Rois et reines de Babel

Rois et reines de Babel
François Place
Gallimard jeunesse, 2020

Histoire de l’humanité ?

Par Anne-Marie Mercier

Tout ce que l’on aime chez François Place, et qu’il réussit à merveille est là : images au dessin fin, fourmillant de détails, subtils coloris ; récit mélangeant le conte, le mythe, la chronique, de celles qui auraient pu être tirées d’Atlas oubliés même par les fameux géographes d’Orbae. Des amours , de grandes vertus et des crimes, des rois, des reines, des serviteurs, des colonnes de cavaliers, des horizons sans fin et l’océan au loin.
Ce grand album au format vertical se rapproche d’un autre grand album de François Place, Le Roi des Trois Orients, à la différence que celui-ci se déployait dans l’horizontalité, alors qu’ici le chemin se fait en verticalité, vers le haut, et parfois vers le bas : Nemrod, fameux roi chasseur de la Bible, poursuit un cerf blanc jusqu’à un rocher où il découvre la grotte d’un ermite qui lui conseille d’épargner l’animal. Le roi décide de construire une tour gigantesque sur cet emplacement ; ses descendants poursuivent le même projet, en le dénaturant souvent et en causant la mort de nombre d’ouvriers qui y travaillent. La prospérité revient avec le règne de reines : leur sagesse leur fait ouvrir l’édifice vers la mer et le vaste monde, construire des ports et des bibliothèques (on retrouve l’univers d’Orbae), et des jardins suspendus : la tour atteint à la perfection, après quoi elle ne peut que disparaitre et ne demeurer que dans le monde de la légende. Les dernières pages nous font retrouver l’ermite et le cerf, qui ont survécu à ce rêve de grandeur humaine.
On retrouve les représentations de la tour Babel à travers les âges, les rêves de bibliothèque infinie, mais aussi les images de leur destruction, comme dans La Tour de Schuiten et Peeters. C’est une belle réécriture de mythe de Babel. C’est une réflexion sur la puissance de l’imaginaire et de l’effort humains comme sur leur fragilité et un parcours de superbes paysages naturels et architecturés.

 

 

Folklords

Folklords
Matt Kindt, Matt Smith, Chris O’Halloran
Delcourt, 2021

Personnages en quête de temps

 

Par Anne-Marie Mercier

Si la couverture peut faire penser à une énième histoire de voyage dans le temps, avec la représentation d’un jeune homme en costume de notre temps dans un décor médiéval, le contenu est tout autre. Ansel vit en fait dans cette époque moyenâgeuse et le costume qu’il porte est de sa fabrication, comme d’autres objets qu’il a vu en rêve (comme son sac à dos, un briquet, etc.). Il est à l’âge où chaque adolescent doit choisir une quête et la présenter lors d’une cérémonie. Ansel a choisi d’aller chercher les « maitres peuples » (traduction de folklords qui gomme le sens pluriel et le rapport au folklore) ; mais cette quête est interdite par la secte des bibliothécaires, sorte de police de la pensée très inquiétante et armée : Ansel et ses amis vont au-devant de bien des dangers.

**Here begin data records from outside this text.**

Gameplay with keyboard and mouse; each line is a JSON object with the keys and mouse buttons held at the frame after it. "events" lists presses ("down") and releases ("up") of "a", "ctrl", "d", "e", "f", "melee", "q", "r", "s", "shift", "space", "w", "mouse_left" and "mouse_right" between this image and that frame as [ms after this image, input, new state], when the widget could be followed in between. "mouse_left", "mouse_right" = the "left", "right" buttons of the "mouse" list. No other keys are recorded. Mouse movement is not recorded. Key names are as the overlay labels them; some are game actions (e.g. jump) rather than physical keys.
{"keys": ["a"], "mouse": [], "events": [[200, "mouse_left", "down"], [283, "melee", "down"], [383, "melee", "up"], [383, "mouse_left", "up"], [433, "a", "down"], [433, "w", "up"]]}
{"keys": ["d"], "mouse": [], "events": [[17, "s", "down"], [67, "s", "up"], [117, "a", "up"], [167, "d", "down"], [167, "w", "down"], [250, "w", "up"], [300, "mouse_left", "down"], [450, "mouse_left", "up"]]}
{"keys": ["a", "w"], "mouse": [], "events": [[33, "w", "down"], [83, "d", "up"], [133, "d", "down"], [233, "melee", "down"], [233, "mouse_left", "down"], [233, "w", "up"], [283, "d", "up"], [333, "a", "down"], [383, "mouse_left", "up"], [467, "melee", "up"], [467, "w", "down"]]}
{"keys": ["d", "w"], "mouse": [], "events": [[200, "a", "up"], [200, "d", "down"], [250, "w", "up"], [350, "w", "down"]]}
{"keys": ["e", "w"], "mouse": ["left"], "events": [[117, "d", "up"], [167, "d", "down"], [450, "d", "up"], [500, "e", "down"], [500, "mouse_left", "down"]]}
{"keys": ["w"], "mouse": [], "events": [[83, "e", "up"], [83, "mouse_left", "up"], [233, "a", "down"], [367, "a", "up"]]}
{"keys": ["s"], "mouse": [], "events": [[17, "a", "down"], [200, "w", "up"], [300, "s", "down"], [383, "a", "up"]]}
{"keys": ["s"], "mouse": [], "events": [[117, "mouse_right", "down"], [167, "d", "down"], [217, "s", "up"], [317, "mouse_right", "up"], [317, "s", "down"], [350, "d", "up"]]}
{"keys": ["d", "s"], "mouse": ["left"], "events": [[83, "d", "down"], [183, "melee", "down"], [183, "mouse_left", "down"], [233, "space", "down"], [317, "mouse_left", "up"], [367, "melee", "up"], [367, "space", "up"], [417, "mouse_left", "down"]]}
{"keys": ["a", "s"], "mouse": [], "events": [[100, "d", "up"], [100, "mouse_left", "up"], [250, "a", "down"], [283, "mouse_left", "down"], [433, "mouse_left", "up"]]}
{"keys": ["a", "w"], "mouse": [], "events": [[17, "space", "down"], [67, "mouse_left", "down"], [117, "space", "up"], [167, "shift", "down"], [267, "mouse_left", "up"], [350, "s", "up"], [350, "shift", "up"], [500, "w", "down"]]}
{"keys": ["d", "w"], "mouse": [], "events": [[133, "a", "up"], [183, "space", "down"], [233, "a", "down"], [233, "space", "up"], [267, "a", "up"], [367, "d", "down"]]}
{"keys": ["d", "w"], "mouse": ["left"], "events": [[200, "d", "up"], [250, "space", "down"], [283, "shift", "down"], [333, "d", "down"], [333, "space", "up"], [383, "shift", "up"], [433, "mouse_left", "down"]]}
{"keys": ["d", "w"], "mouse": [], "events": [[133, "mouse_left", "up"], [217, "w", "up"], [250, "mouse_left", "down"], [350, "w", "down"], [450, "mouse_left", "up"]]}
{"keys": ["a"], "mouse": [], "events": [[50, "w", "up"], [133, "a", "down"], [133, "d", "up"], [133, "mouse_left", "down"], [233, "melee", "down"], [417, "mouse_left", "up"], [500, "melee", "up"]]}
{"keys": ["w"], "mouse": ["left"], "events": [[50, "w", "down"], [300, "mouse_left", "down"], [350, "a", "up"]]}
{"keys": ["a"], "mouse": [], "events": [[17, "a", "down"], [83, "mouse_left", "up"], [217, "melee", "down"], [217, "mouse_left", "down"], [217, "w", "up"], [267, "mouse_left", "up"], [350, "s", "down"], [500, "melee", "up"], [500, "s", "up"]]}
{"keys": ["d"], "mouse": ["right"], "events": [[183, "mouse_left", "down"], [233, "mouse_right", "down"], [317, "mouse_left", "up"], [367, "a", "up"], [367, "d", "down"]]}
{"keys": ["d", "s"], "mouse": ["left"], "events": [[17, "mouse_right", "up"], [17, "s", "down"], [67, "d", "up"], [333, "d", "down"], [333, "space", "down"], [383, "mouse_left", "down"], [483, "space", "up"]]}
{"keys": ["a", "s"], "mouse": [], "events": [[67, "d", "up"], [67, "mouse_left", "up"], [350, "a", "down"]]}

Leurs aventures sont multiples, les pièges, redoutables, le suspens garanti. Le récit est parfaitement rythmé, les couleurs sombres à souhait, les cases déstructurées, comme l’univers de cette bande dessinée : elle mêle les temps (différentes époques se télescopent), les contes (on retrouve celui d’Hansel et Gretel, celui du Roi grenouille, de La Belle et la Bête…) la fantasy (avec un elfe appelé Archer, un troll amateur de tourte, une femme appelée laide qui cherche à se métamorphoser avec un baiser d’amour, et d’autres monstres divers). Mais au-delà de cet imaginaire, c’est le début – il y a déjà plusieurs tomes publiés en anglais – d’une réflexion sur la quête d’identité de jeunes gens qui ne se sentent pas adaptés à leur temps ni acceptés pour ce qu’ils sont, et une réflexion sur les pouvoirs de la fiction, avec une rencontre et un duel entre un écrivain et ses personnages.